Some of the priciest sunscreens that were tested offered less than their labeled SPF value, a measure of protection from burning UVB rays.
The Food and Drug Administration (FDA) has new rules governing sunscreens. According to the agency, one of the most important requirements is the testing and labeling that identifies sunscreens that are “broad spectrum.” Broad spectrum means that the sunscreen should offer protection against UVB and UVA rays.
Consumer Reports evaluated 12 sunscreens for their effectiveness at protecting against UVA and UVB rays — both of which can cause skin cancer. Six sunscreens, including the top-scoring products from Target and Wal-Mart, Coppertone Water Babies SPF 50 lotion and Walgreens Sport Continuous Spray SPF 50 (another store brand) rated Very Good overall. They guarded against UVB rays before and after 80 minutes under water and were Very Good against UVA rays — all at a cost of $1.67 or less per ounce.
Tests also showed that paying more may not buy more protection — the least effective sunscreens were among the priciest.

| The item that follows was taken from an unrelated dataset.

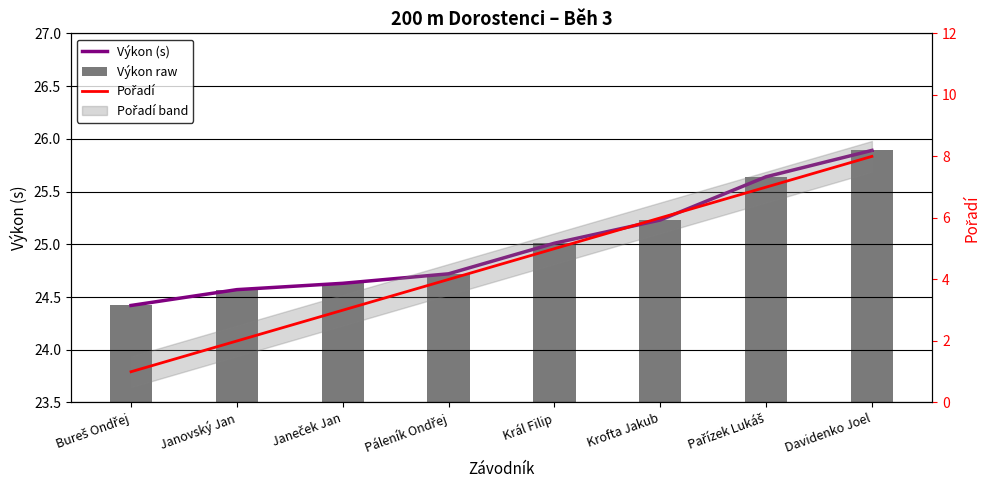

At Bureš Ondřej, list the series in order from largest to smallest.

Výkon (s), Výkon raw, Pořadí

While there are potential safety concerns associated with several sunscreen ingredients based on animal study findings, Consumer Reports continues to recommend the use of sunscreen as part of a broad approach to sun protection.
Consumer Reports suggests using one of its Recommended sunscreens or choosing a product that claims broad-spectrum protection, has a claimed SPF of at least 40 and is water resistant. To stay safe, limit time in the sun, reapply sunscreen every two hours while outdoors and, if possible, wear protective clothing, a hat and sunglasses. And keep in mind the following tips when using any sunscreen:
— Proper application. Apply sunscreen 15 to 30 minutes before sun exposure. Use at least 2 to 3 tablespoons of lotion to cover exposed skin. For sprays, use as much as can be rubbed in, then repeat. Reapply every two hours or after swimming or excessive sweating. Sprays are flammable, so allow them to dry before going near an open flame.

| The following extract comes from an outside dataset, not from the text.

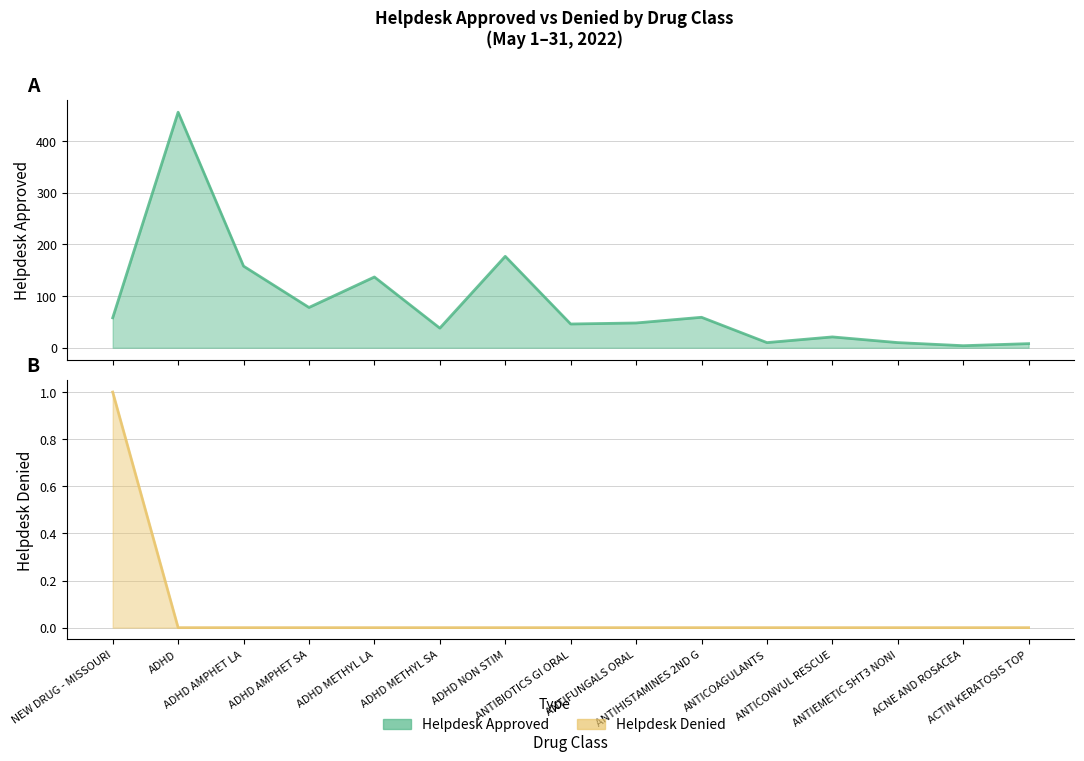

What is the difference between the Helpdesk Approved values at ADHD and ANTIEMETIC 5HT3 NONI?

446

— Proper storage. Don’t store sunscreen in a hot car — it may degrade faster. Skiers take note: Once frozen, sunscreens may lose effectiveness. The FDA requires manufacturers provide an expiration date or show that a product will remain stable (but not necessarily maintain its SPF) for at least three years. Consumers who buy sunscreen without an expiration date should write the date of purchase on the bottle and toss it once it’s two years old.
HOW SAFE IS SUNSCREEN?
Skin cancer is the most common cancer in the U.S., and the benefits of sunscreens outweigh potential risks from their ingredients. That said, animal studies have raised some concerns. Nanoparticles of titanium dioxide and zinc oxide have been linked to reproductive and developmental issues in animals.

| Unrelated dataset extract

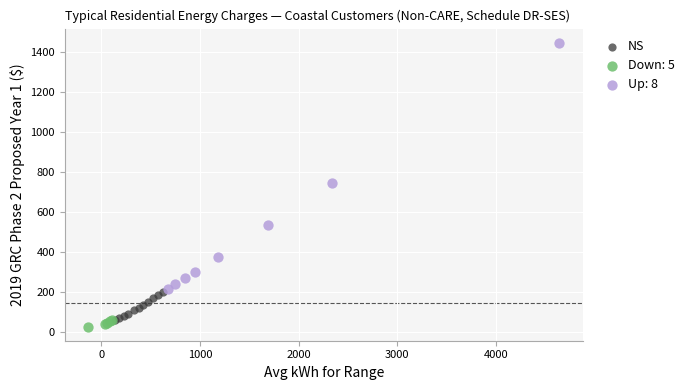

Which series has the widest spread of Y values?

Up: 8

Retinoids, part of the vitamin A family and an inactive ingredient in some sunscreens, have caused an increase in skin cancers in mice. There’s also a risk of birth defects in people taking oral acne medications containing retinoids, though they differ from the retinoids in sunscreens. As a precaution, pregnant women may want to choose a sunscreen without the ingredient retinol or retinyl palmitate.
Animal studies have indicated that oxybenzone, which is in many sunscreens, may interfere with hormones in the body. The jury is still out on any harm from inhaling spray sunscreens. Until the FDA releases results of an ongoing study, avoid using sprays on kids, and spray sunscreen onto your hands before applying it to your face.